Archive for the 'fiction' Category

she likes cooking, she has to cook…

She says she likes to cook, but cannot do without an oven. Basic LPG stove with two burners is extremely inadequate for her cooking, to the extent that she doesn’t even want to enter as inadequately furnished kitchen as that. She doesn’t have to cook though, nor does she have to enter such an inadequately furnished kitchen if she so wishes. For she has a maid who does all the cooking – using the same two-burner LPG stove. For her, the stove is a luxury. When she goes home to cook for her kids, husband, and her brother’s three children that he left with her as he was dying, she has no alternatives to using a mud structure on the ground out in the yard, where she burns dried leaves, twigs, and if lucky some firewood to cook for her large family.
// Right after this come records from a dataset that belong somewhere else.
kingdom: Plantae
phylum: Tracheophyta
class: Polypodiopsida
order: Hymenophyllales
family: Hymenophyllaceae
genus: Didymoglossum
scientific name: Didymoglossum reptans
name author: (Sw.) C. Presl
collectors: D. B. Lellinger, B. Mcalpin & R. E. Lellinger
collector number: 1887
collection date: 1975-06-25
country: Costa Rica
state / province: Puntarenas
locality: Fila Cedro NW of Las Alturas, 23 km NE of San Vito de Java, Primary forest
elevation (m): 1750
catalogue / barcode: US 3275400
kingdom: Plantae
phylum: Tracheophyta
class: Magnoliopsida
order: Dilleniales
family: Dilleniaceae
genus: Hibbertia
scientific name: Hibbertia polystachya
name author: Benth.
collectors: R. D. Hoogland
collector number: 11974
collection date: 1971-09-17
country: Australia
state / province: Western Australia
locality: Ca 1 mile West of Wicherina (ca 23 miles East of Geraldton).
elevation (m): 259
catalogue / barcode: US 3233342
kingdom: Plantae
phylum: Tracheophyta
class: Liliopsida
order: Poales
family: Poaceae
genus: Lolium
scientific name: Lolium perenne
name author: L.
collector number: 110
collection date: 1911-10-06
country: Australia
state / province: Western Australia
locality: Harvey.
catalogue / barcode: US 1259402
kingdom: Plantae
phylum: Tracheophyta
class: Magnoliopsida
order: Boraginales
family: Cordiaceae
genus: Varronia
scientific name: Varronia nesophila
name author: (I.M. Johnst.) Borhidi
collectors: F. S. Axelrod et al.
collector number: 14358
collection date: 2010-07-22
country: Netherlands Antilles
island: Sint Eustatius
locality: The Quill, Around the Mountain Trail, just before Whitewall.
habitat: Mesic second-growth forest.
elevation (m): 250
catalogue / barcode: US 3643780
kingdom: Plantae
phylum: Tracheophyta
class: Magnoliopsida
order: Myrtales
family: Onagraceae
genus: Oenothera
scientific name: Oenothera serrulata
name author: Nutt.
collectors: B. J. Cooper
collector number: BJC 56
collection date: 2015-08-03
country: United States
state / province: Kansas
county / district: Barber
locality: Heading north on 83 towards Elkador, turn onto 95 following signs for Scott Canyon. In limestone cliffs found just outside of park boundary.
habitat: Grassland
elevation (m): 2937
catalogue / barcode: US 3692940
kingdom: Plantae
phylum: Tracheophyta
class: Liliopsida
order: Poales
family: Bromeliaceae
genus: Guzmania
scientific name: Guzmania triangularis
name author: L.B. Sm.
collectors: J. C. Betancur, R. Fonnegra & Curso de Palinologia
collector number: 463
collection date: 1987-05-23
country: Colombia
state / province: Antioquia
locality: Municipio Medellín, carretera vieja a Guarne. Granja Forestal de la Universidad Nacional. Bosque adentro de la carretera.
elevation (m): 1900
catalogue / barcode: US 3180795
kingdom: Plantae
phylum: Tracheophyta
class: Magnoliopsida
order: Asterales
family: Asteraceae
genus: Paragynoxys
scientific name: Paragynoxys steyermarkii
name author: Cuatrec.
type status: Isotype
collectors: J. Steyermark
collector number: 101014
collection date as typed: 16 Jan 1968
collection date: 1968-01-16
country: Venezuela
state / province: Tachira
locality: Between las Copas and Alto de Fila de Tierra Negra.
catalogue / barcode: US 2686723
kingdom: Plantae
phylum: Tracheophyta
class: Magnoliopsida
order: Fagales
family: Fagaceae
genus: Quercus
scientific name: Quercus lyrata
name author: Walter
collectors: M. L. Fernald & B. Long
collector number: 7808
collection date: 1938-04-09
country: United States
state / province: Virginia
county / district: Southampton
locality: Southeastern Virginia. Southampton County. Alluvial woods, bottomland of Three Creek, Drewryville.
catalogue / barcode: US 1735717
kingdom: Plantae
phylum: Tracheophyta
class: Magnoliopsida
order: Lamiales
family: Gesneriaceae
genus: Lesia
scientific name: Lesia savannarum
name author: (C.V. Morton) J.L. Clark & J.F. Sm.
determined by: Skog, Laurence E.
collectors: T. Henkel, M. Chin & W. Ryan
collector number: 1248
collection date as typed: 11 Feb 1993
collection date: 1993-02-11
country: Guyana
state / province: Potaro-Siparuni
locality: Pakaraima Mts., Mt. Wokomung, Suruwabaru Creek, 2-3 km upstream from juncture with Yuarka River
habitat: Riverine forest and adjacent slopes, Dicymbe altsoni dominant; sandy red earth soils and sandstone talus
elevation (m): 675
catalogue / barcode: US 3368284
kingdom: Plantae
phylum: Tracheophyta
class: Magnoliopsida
No continental cuisine is cooked at her place, just some corn flour staple food and vegetable soup – with just enough vegetable to give the name ‘soup’ to that salty water.

freedom

It’s a busy road leading into and out of the city, especially so during rush-hours. And it’s the evening rush-hour. I had decided to walk to the post office at the near end of the city instead of cycling, and was coming back after making a round of the city towards the close of the day, popping into a discount-bookshop and picking up three books for a fiver. I had failed to notice him from afar, but see him from just far enough to walk along looking at him. He sits on a in-memory-of bench by the roadside, one of so many that have popped up recently – may be the city council have finally realised they have purpose after all, and that this city also gets a couple of months of good weather and sunshine. The bench faces the roadside, and the road is full of rush-hour traffic. No wonder the man sits looking sideways instead, avoiding the road, and hence the eye-contact with the motorists who wait for the traffic to flow, with windows down and their hands hanging outside, searching for a cool breeze. He has a cigarette in between his fingers, and he’s puffing the smoke every few minutes – you can tell he wants that cigarette to last long. but you also feel he’ll lit a new one as soon as he finishes the one he’s smoking. He has his bicycle, an old, grim-looking one, with dents and rust in every joints, and chains, and gears, parked by the bench – the bench helping the bike stand upright. A plastic bag with some shopping hangs by the handle – a bunch of greens, a bunch of coriander, a pack of red lentils, some ginger on top of other items, which will probably tell you his origins with even more confidence had they been visible. I wonder how naked it all seems – finding someone’s origins from the shopping items they carry back home. I admit his skin and his clothes are give-aways too, but those food-items just put the confidence in one’s guesswork.